The optimal solution involves a greedy strategy. We prioritize taps that cover the most ground. The algorithm works as follows:

  1. Preprocessing: Create an array last where last[i] stores the farthest right endpoint reachable starting from position i. This is done by iterating through the ranges array and updating last accordingly. For each tap, we calculate its left and right coverage and update last to record the maximum right reach starting from that left point.

  2. Greedy Iteration: We iterate from left to right through the garden (0 to n). We maintain:

    • ans: The count of taps used.
    • mx: The farthest right point currently reachable.
    • pre: The farthest right point reached by the previously used tap.

  3. Iteration Logic:

    • In each iteration, mx is updated to the maximum reachable point from the current position (i).
    • If mx is less than or equal to i, it means we're stuck and cannot reach further; thus, the garden cannot be fully watered, so we return -1.
    • If pre equals i, this means we need to use a new tap to extend our reach. We increment ans and update pre to the new maximum reachable point (mx).

  4. Return Value: After the loop completes, ans represents the minimum number of taps required.

Time and Space Complexity

  • Time Complexity: O(n), where n is the length of the garden. The preprocessing and iteration both take linear time.
  • Space Complexity: O(n) to store the last array.

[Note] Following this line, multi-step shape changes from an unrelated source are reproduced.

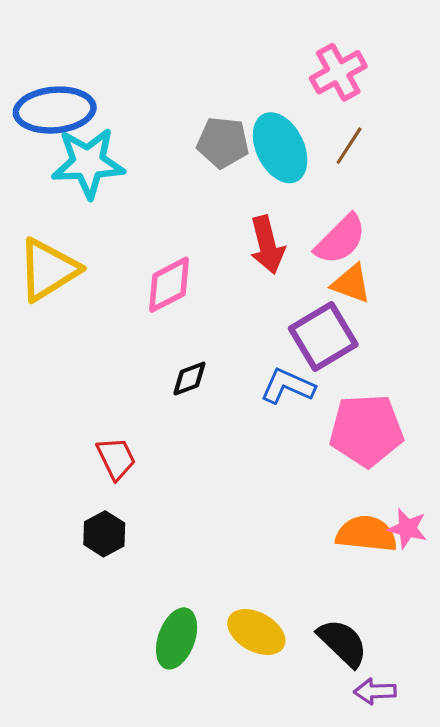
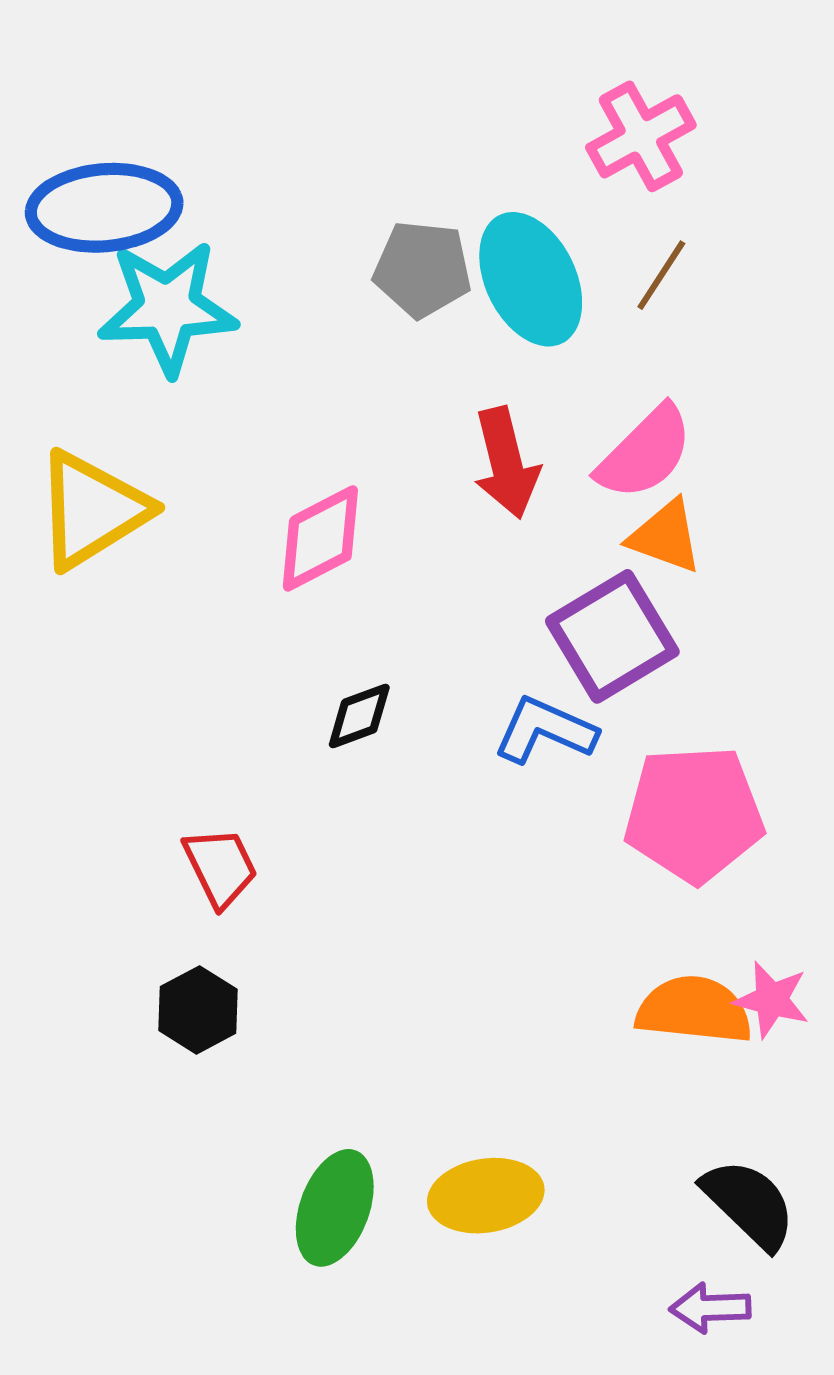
yellow ellipse: (256, 632) -> (486, 1196), turned -38
black semicircle: (343, 643) -> (749, 1204), moved

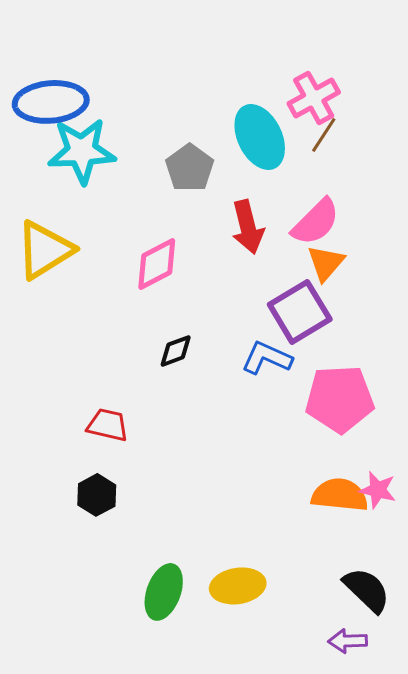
pink cross: (641, 136) -> (314, 98), moved
gray pentagon: (422, 269) -> (190, 168), moved, turned 30
orange triangle: (665, 536) -> (326, 263), turned 51
red trapezoid: (220, 867) -> (108, 425), turned -51

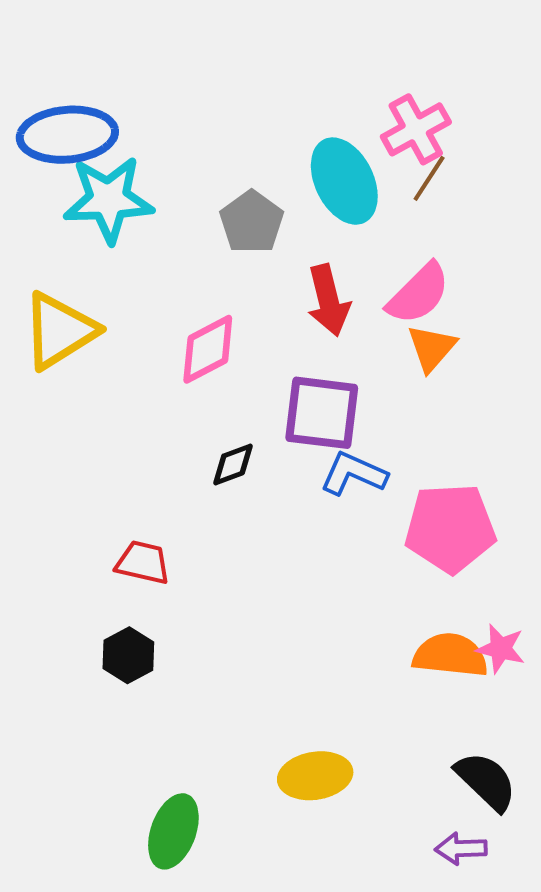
purple square: (300, 312) -> (322, 413), moved, turned 38
green ellipse: (164, 592) -> (173, 831), moved

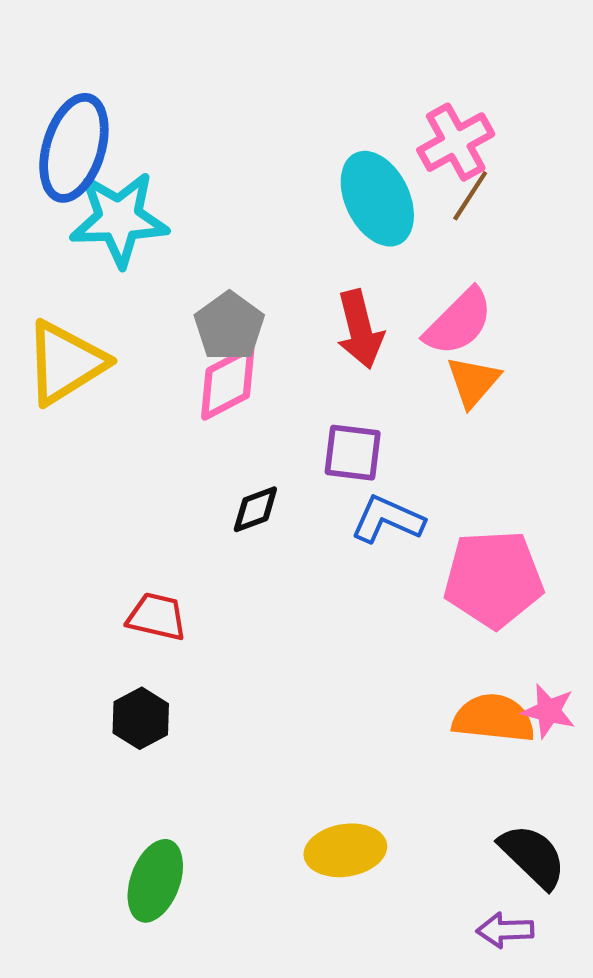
blue ellipse: (67, 135) -> (74, 148), turned -68
gray pentagon: (252, 222) -> (229, 326), moved
purple square: (322, 413) -> (353, 453), size x0.7
green ellipse: (173, 831) -> (155, 881), moved

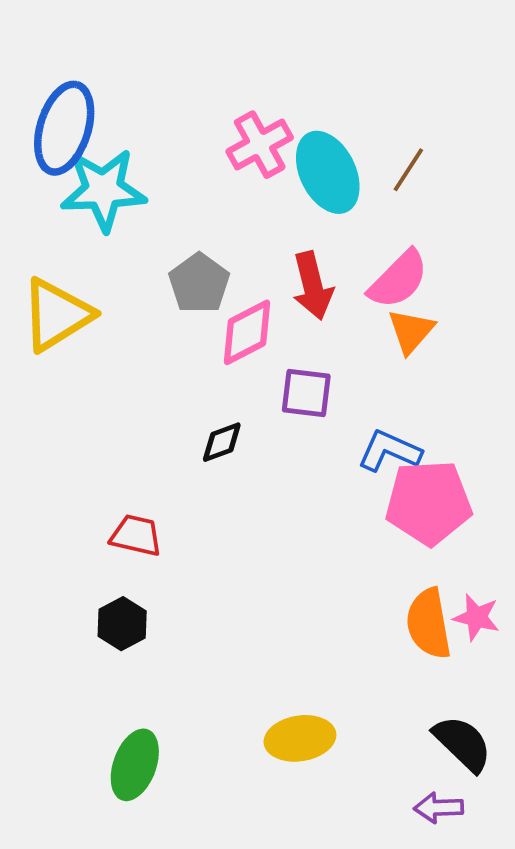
pink cross: (456, 142) -> (260, 145), moved
pink diamond: (228, 383) -> (247, 332), moved
blue L-shape: (387, 519) -> (389, 451), moved
orange semicircle: (493, 718) -> (429, 624), turned -106

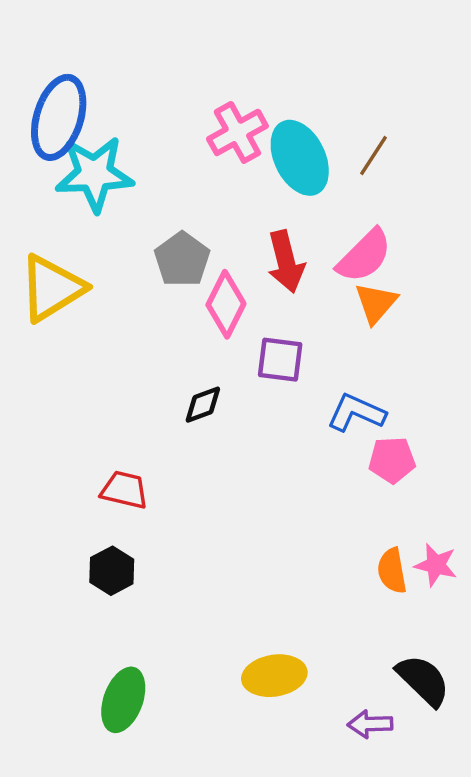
pink diamond: (247, 332) -> (226, 304), turned -36
pink pentagon: (429, 503) -> (392, 460), size x0.6
orange semicircle: (429, 624) -> (392, 571), size x0.7
purple arrow: (439, 808) -> (370, 724), moved

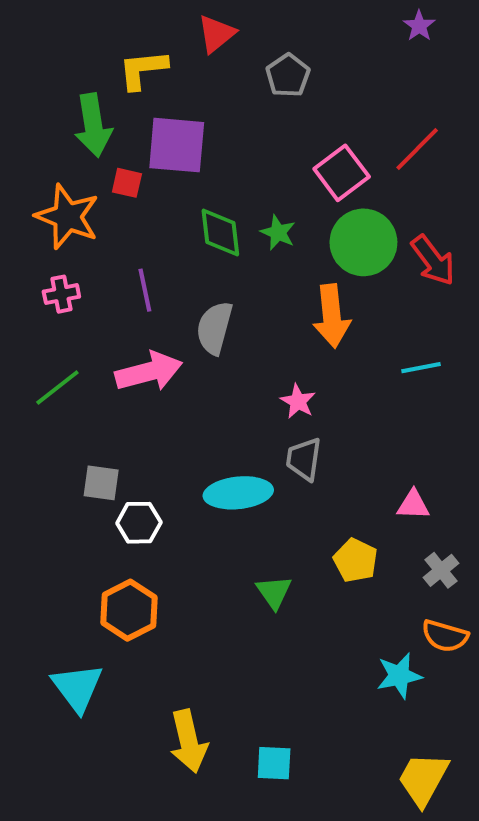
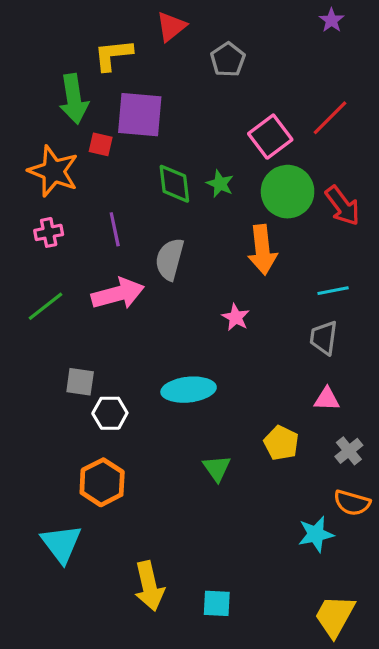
gray trapezoid: (304, 459) -> (324, 338), moved

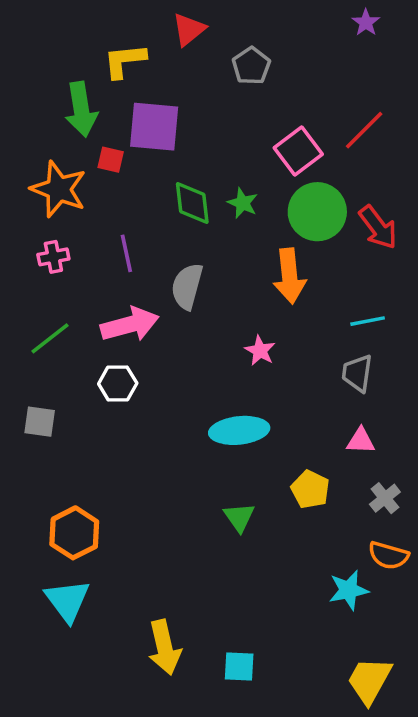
gray square: (80, 382) -> (40, 422), moved
cyan ellipse: (189, 390) -> (239, 430), moved
white hexagon: (110, 413) -> (118, 384), moved
orange hexagon: (102, 482) -> (74, 533), moved

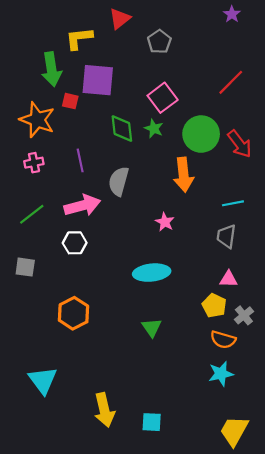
pink square: (298, 151) -> (163, 98), moved
yellow pentagon: (310, 489) -> (214, 306), moved
orange hexagon: (74, 533) -> (74, 313), moved
orange semicircle: (388, 555) -> (223, 340), moved

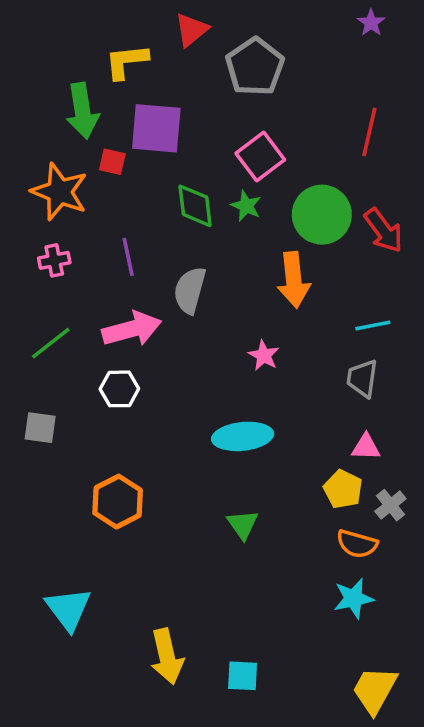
gray pentagon: (159, 42) -> (255, 67), size x1.5
red line: (231, 82) -> (369, 132), turned -32

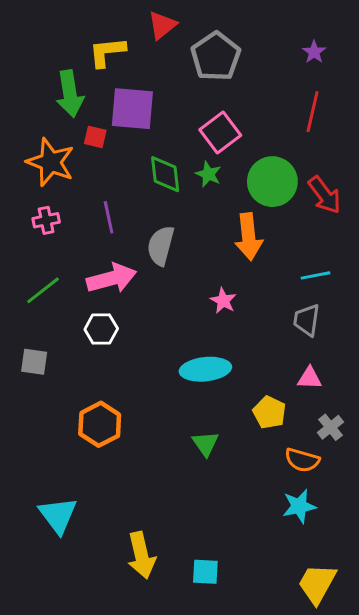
purple star: (371, 23) -> (314, 52), moved
yellow pentagon: (343, 489) -> (269, 412), moved

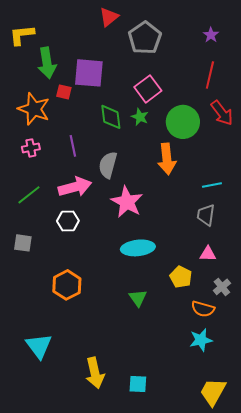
yellow L-shape: (107, 52) -> (22, 35), moved
red arrow: (325, 195) -> (222, 113), moved
pink star: (223, 301) -> (127, 202), moved, size x1.8

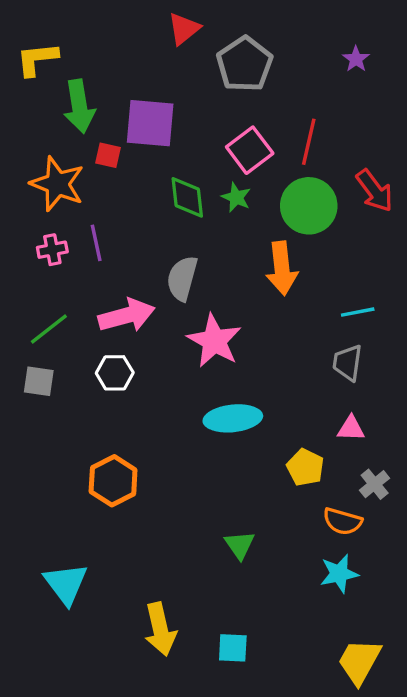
red line: (210, 75) -> (309, 142), moved
purple line: (73, 146) -> (96, 243), moved
gray square: (23, 243) -> (39, 381), moved
green triangle: (138, 298) -> (240, 545), moved

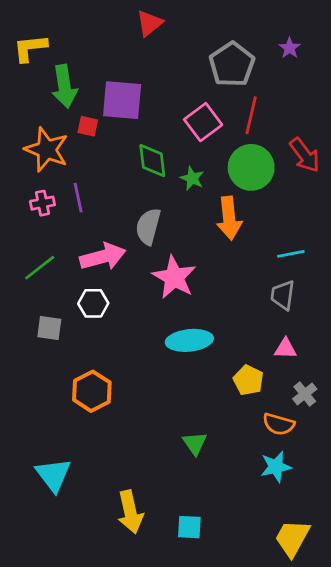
gray pentagon: (245, 64) -> (232, 64), moved
green star: (236, 197) -> (192, 178), moved
gray square: (39, 381) -> (49, 328), moved

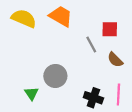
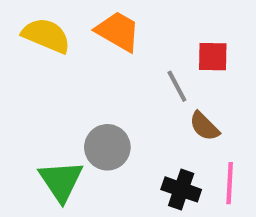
brown semicircle: (115, 60) -> (204, 126), moved
green triangle: (31, 93) -> (61, 181), size x1.6

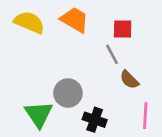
red square: (213, 57) -> (123, 29), moved
black cross: (181, 189) -> (95, 120), moved

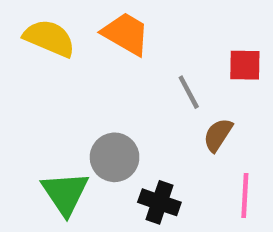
red square: (123, 29) -> (245, 65), moved
brown semicircle: (129, 80) -> (218, 135), turned 78

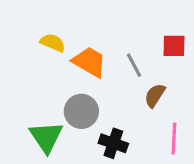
orange trapezoid: (126, 34) -> (89, 62), moved
yellow semicircle: (49, 38) -> (53, 43), moved, size x0.7

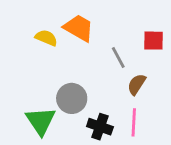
orange trapezoid: (89, 62) -> (79, 28), moved
pink line: (174, 139) -> (134, 122), moved

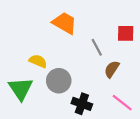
yellow semicircle: (46, 38) -> (38, 61), moved
green triangle: (41, 121) -> (21, 89), moved
pink line: (134, 122) -> (122, 103), moved, turned -55

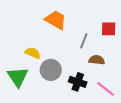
gray line: (97, 47) -> (84, 41), turned 49
brown semicircle: (112, 69) -> (97, 60), turned 63
black cross: (82, 104) -> (78, 82), moved

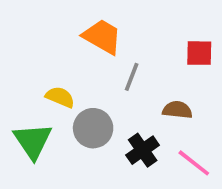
gray line: (84, 41) -> (132, 77), moved
black cross: (78, 82) -> (143, 150), turned 36

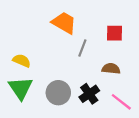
red square: (199, 53) -> (114, 33), moved
yellow semicircle: (60, 97) -> (22, 61), moved
gray circle: (93, 128) -> (58, 93), moved

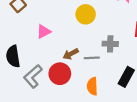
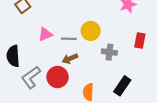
yellow circle: (86, 14) -> (91, 31), moved
gray line: (92, 58) -> (69, 39), moved

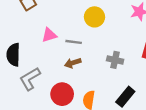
yellow circle: (91, 31) -> (94, 17), moved
red circle: (58, 77) -> (62, 94), moved

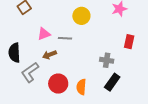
gray cross: (115, 60) -> (107, 60), moved
brown arrow: (73, 63) -> (49, 55), moved

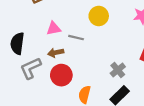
gray cross: (107, 60) -> (118, 70), turned 32
red circle: (58, 84) -> (61, 75), moved

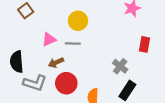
yellow circle: (99, 16) -> (78, 21), moved
gray L-shape: (31, 68) -> (35, 83), turned -125

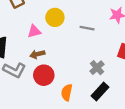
yellow circle: (78, 21) -> (55, 17), moved
gray line: (73, 44) -> (87, 28), moved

Code Implementation (Python)

class Solution:
    def minTaps(self, n: int, ranges: List[int]) -> int:
        last = [0] * (n + 1)
        for i, x in enumerate(ranges):
            l, r = max(0, i - x), i + x  # Calculate left and right coverage
            last[l] = max(last[l], r)     # Update last[l] with max reach from l
 
        ans = mx = pre = 0
        for i in range(n):
            mx = max(mx, last[i])         # Update max reach
            if mx <= i: return -1         # Cannot proceed further
            if pre == i:                  # Need a new tap
                ans += 1
                pre = mx                  # Update previous reach
        return ans

Note: The code in other languages (Java, C++, Go, TypeScript, Rust) provided in the original response follows the same algorithm with minor syntactic variations for each language. The core logic remains consistent across all implementations.